Acquire the status of RTC (EC)

There are two ways to get the error. It can be easily realized with rtctree (library under rtshell), but first, I will explain from the principle point.

1) Poll the EC Query the current state with get_component_state () for the execution context (EC) attached to an RTC. Since this method is polling, if it is heavily used, the speed of the system will be reduced.

I will explain with pseudocode.

 rtc = <Obtain RTC object reference in some way>
 ec_list = rtc.get_owned_contexts();
 switch (ec_list[0].get_component_state(rtc)) {
  case CREATED_STATE:
    printf("Created state.");
    break;
  case INACTIVE_STATE:
    printf("Inactive state.");
    break;
  case ACTIVE_STATE:
    printf("Active state.");
    break;
  case ERROR_STATE:
    printf("Error state.");
   break;
  default:
     printf("Unknown state");
     break;
 }

We first acquire EC from RTC and obtain state by RTC as argument to that EC. The way of calling like this is from the following way of thinking.

The fact that the status of RTC is Inactive-Active-Error is that the state of the RTC It is not the state when an execution context (EC) is associated with an RTC. (That is, the idea is that the state is on the EC side.) It corresponds to figure 5.6 of http://www.omg.org/spec/RTC/.

Since there is usually only EC of its own, it is not a problem to equate the state of EC and state of RTC, but in fact it is understandable that one RTC may be attached to more than one EC Please give me.

2) Using ComponentObserver The other way is to use ComponentObserver (introduced in 1.1.0 or later).
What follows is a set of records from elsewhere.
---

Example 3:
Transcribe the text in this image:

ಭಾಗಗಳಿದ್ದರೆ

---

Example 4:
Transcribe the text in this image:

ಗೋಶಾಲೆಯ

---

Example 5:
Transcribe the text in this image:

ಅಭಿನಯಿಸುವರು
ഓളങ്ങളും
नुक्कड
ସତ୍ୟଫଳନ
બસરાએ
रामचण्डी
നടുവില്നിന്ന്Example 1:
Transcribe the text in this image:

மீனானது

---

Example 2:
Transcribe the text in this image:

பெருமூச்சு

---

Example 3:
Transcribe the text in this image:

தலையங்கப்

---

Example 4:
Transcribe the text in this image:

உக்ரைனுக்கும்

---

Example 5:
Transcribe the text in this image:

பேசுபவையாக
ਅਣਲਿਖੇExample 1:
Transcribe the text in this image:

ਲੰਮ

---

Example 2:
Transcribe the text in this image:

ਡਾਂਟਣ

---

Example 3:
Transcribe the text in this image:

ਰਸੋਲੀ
ComponentObserver has the following interface, you implement a servant on the side you want to query, and attach this object to RTC so that it calls back when the state changes.

http://svn.openrtm.org/OpenRTM-aist/tags/RELEASE_1_1_0/OpenRTM-aist/src/ext/sdo/observer/ComponentObserver.idl

See @interface ComponentObserver section.
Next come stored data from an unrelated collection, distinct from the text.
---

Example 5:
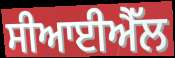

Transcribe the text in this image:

ਸੀਆਈਐੱਲ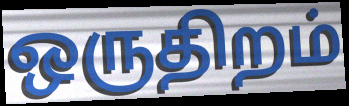
ஒருதிறம்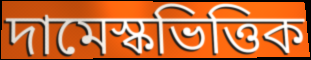
দামেস্কভিত্তিক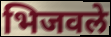
भिजवलेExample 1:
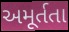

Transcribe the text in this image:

અમૂર્તતા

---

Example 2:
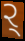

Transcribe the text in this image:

ર્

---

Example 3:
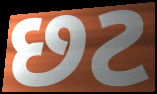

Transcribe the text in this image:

છટ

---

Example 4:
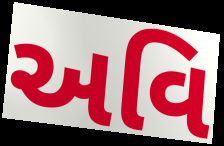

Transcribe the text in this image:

અવિ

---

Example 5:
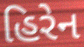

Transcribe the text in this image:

હિરેન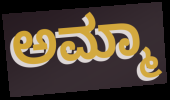
ಅಮ್ಮಾ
obs_svt = new ComponentOberver_impl(); // servant OpenRTM::ComponentObserver obs_ref = obs_svt._this(); // Object reference SDO::ServiceProfile profile; profile.id = UUID(); profile.interface_type = CORBA_Util::toRepositoryId<OpenRTM::ComponentObserver>(); // rtm/Typename.h CORBA_SeqUtil.push_back(profile.properties, NVUtil::newNV("observed_status", "RTC_STATUS")); CORBA_SeqUtil.push_back(profile.properties, NVUtil::newNV("heartbeat.enable", "YES")); CORBA_SeqUtil.push_back(profile.properties, NVUtil::newNV("heartbeat.interval", "1.0")); profile.service = obs_ref;

rtc = <Obtain RTC object reference in some way> SDO::Configuration conf = rtc.get_configuration(); // SDO::get_configuration() conf.add_service_profile(profile);

When the status changes to ACTIVE, the above ovs_svt ComponentOberver_impl::update_status("RTC_STATUS", "ACTIVE:0"); When the state changes to INACTIVE, ComponentOberver_impl::update_status("RTC_STATUS", "INACTIVE:0"); When the status changes to ERROR, ComponentOberver_impl::update_status("RTC_STATUS", "ERROR:0"); Is called.
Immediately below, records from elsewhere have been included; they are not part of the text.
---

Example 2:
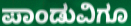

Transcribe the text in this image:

ಪಾಂಡುವಿಗೂ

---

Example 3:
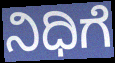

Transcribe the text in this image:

ನಿಧಿಗೆ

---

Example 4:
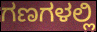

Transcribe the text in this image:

ಗಣಗಳಲ್ಲಿ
By the way, in rtctree under rtshell, for example in the constructor of RTCTree When dynamic = True is set, when the tree object acquires the state of RTC We will use ComponentObserver to get state.

https://github.com/gbiggs/rtctree/blob/master/rtctree/tree.py

Also, using TreeNode :: add_callback () seems to be able to hook events.